T-Mobile has started operating its LTE network in the 600 MHz band. This super-premium low-band spectrum was won by them in the government broadcast incentive auction earlier this year. The announcement comes only two months after they received licenses for this spectrum for the FCC. T-Mobile’s first 600 MHz LTE network sites - the very first in the world - were just switched on in Cheyenne, Wyoming using Nokia equipment. Starting in rural America and other markets where the spectrum is clear of broadcasting today, T-Mobile plans to deploy the new super-spectrum at a super fast pace - compressing what would normally be a two-year process from auction to consumer availability into a short six months.
T-Mobile also shared additional details of its 600 MHz LTE network rollout. This year alone, additional 600 MHz sites are slated for locations including Wyoming, Northwest Oregon, West Texas, Southwest Kansas, the Oklahoma panhandle, Western North Dakota, Maine, Coastal North Carolina, Central Pennsylvania, Central Virginia and Eastern Washington. Those deployments and other network upgrades will help them increase total LTE coverage from 315 million Americans today to 321 million by year’s end.

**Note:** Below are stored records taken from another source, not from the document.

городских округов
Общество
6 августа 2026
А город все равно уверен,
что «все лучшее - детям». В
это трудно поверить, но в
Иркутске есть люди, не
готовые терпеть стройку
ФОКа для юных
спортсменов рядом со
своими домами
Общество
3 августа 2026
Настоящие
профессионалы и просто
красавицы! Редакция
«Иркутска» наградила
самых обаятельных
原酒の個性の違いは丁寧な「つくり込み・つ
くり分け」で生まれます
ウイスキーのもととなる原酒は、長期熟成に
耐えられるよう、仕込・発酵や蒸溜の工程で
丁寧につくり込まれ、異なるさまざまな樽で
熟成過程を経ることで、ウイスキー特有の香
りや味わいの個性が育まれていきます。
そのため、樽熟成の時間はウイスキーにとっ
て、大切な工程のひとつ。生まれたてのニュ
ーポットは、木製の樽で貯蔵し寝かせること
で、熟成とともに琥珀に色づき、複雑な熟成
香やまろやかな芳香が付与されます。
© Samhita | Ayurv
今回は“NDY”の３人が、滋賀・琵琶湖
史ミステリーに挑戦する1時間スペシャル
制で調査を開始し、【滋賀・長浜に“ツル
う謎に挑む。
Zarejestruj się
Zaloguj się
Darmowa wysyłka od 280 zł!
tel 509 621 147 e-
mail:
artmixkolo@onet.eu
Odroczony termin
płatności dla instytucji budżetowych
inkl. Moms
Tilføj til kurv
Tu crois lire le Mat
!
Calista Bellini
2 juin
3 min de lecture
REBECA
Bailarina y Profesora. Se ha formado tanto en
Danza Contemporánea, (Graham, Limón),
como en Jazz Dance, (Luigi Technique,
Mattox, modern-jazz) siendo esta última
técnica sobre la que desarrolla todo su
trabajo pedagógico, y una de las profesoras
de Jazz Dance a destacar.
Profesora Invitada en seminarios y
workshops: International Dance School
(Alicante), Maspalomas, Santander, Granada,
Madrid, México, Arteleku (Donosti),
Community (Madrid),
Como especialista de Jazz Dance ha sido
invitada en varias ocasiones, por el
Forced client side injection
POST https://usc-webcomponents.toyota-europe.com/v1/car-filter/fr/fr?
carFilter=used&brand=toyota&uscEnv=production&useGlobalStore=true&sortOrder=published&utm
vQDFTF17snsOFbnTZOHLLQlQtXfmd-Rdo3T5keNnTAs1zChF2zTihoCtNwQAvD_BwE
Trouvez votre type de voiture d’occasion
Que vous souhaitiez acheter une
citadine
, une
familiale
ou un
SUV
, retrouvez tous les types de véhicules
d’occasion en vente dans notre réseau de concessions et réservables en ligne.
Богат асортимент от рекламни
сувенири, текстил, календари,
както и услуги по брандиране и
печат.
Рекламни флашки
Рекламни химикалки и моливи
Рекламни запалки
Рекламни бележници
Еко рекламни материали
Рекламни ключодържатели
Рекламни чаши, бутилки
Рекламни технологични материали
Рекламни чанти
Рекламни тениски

While most carriers struggle under the weight of unlimited data demands from users on their crowded, congested networks, T-Mobile’s new low-band spectrum is wide-open road for customers once cleared. They will be able to give customers in America an even better experience.
To meet this aggressive timeline for getting this super-spectrum into customers’ hands, T-Mobile has been coordinating closely with the infrastructure providers, chipset makers and device manufacturers to bring 600 MHz LTE to customers at breakneck speed. Nokia and Qualcomm have launched new technology, and both Samsung and LG plan to launch phones that tap into this new spectrum in the fourth quarter of this year.
T-Mobile is also working closely with the FCC and broadcasters like PBS to clear the spectrum in record time, investing where necessary to preserve programming consumers care about while paving the way for new wireless coverage and competition for consumers.
T-Mobile has doubled its LTE coverage since 2015, and its newly acquired premium low-band spectrum will broaden its LTE footprint even further - and lay the foundation for the country’s first nationwide 5G network. The Un-carrier owns a whopping average of 31 MHz of 600 MHz spectrum licenses that can cover every single American across the nation with low-band spectrum that reaches twice as far and is four times better in buildings than mid-band.